Gíordano Bruno, dejado aparte su talento filosófico, era un temperamento anárquico y asocial. Sus errores teológicos —profesados por Escoto Erígeña y otros en medio del mayor poderío de la Iglesia— jamás lo hubiesen conducido a la hoguera, si no hubiesen sido pie de su actividad antisocial: antiautoritaria; anarquista, como diríamos ahora.
Aunque la mentalidad moderna no lo perciba, hay ideas que son tan peligrosas como las bombas; y el hecho de ser filósofo no privilegia a nadie a destruir la autoridad legítima.
De todos modos, la intervención de la burocracia eclesiástica en los dos procesos no careció de defectos y fue miope y aun cruel. Tuvo que abrir los ojos ante la reacción del mundo intelectual europeo y enterarse de que una nueva época, mejor o peor, había comenzado. “Ce vilain tribunal de l’lnquisition sous lequel presque toute la chretienté gémit”, decía Pascal en 1656.

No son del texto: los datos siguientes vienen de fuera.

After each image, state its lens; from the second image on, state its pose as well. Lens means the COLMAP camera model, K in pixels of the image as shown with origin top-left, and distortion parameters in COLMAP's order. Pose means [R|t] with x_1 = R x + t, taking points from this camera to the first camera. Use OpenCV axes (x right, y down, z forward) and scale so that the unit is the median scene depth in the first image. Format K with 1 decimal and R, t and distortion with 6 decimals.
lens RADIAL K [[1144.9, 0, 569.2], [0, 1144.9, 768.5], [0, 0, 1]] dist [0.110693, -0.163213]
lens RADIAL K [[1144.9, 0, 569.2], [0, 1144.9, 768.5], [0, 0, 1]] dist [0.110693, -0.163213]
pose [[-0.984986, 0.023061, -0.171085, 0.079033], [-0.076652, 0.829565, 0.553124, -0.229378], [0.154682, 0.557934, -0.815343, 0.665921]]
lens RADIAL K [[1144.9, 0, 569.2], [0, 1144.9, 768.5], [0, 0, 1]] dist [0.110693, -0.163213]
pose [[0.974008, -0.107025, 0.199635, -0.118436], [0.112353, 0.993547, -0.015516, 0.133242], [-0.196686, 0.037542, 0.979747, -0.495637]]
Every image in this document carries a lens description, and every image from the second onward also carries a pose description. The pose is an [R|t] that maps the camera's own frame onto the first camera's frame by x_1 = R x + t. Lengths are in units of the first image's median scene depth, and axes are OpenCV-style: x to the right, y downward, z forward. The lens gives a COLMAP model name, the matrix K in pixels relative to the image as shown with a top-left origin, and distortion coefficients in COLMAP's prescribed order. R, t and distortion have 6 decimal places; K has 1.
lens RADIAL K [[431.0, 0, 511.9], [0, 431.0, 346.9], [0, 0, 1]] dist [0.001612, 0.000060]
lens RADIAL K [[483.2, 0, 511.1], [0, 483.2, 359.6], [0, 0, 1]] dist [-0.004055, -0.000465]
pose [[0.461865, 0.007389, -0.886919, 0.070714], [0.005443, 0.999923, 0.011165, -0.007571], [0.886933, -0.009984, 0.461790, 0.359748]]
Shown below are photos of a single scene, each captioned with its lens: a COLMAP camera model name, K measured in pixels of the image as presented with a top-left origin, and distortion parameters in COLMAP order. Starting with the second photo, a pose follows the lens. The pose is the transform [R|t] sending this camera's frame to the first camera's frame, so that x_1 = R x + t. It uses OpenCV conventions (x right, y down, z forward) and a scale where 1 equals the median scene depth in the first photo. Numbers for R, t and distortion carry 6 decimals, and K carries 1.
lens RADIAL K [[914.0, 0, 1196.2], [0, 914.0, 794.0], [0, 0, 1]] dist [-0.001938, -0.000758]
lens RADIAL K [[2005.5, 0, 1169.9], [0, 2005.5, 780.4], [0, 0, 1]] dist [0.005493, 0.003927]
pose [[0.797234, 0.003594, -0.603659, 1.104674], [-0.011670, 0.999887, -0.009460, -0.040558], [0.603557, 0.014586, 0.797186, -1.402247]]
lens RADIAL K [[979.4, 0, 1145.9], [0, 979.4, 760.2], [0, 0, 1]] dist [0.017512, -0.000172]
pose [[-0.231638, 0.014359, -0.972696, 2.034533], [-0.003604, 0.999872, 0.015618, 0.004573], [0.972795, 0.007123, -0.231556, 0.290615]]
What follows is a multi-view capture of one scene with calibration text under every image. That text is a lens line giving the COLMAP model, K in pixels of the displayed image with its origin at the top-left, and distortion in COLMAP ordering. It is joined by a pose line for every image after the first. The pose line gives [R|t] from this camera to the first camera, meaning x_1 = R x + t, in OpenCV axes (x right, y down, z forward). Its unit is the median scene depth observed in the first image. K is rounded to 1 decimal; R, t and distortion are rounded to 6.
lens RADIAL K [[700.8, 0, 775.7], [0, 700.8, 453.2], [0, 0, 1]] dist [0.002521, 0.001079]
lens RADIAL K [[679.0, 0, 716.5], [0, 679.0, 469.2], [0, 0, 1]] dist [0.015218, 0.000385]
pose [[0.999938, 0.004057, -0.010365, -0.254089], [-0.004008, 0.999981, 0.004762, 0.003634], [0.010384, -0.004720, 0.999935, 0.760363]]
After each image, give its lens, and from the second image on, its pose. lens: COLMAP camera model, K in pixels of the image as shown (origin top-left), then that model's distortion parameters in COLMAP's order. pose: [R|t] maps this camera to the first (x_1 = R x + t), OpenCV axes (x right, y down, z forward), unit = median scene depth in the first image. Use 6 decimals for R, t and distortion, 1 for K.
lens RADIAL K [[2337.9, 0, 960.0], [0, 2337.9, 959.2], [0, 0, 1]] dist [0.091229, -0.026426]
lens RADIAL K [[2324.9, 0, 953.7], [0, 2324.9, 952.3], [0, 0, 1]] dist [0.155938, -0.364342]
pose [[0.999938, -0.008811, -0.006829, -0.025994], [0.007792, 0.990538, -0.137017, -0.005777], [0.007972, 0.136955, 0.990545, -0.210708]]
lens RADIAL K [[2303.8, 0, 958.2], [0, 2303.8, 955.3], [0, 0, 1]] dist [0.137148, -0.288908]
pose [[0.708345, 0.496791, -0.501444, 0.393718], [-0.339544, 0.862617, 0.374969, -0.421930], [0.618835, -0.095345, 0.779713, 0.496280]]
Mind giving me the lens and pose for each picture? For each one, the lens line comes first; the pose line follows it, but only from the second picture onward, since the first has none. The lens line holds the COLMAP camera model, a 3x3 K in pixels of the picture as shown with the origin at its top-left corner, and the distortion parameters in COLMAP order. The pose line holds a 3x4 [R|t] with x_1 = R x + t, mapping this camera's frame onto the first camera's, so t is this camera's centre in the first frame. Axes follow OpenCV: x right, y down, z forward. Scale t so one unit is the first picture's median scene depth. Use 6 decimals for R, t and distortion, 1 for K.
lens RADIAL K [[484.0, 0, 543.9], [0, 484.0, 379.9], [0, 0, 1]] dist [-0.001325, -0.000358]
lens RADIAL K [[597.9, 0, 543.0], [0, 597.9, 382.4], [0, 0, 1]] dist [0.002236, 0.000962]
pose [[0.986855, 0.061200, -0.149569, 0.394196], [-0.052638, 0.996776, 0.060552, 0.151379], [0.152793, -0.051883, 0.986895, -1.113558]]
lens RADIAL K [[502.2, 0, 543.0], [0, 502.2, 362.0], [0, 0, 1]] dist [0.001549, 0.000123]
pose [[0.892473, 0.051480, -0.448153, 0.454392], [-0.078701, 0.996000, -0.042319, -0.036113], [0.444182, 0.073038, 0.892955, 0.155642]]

Estos dos mártires informes, lo mismo que sus hermanos mayores Juana de Arco y Boecio, con los millares de mártires de la Historia, no prueban otra cosa sino que la actividad política existe y es necesaria, que la Iglesia tiene sus pies sobre ella —a veces un poco empantanados en ella— y que es una cosa riesgosa y seria, con la cual no se puede jugar.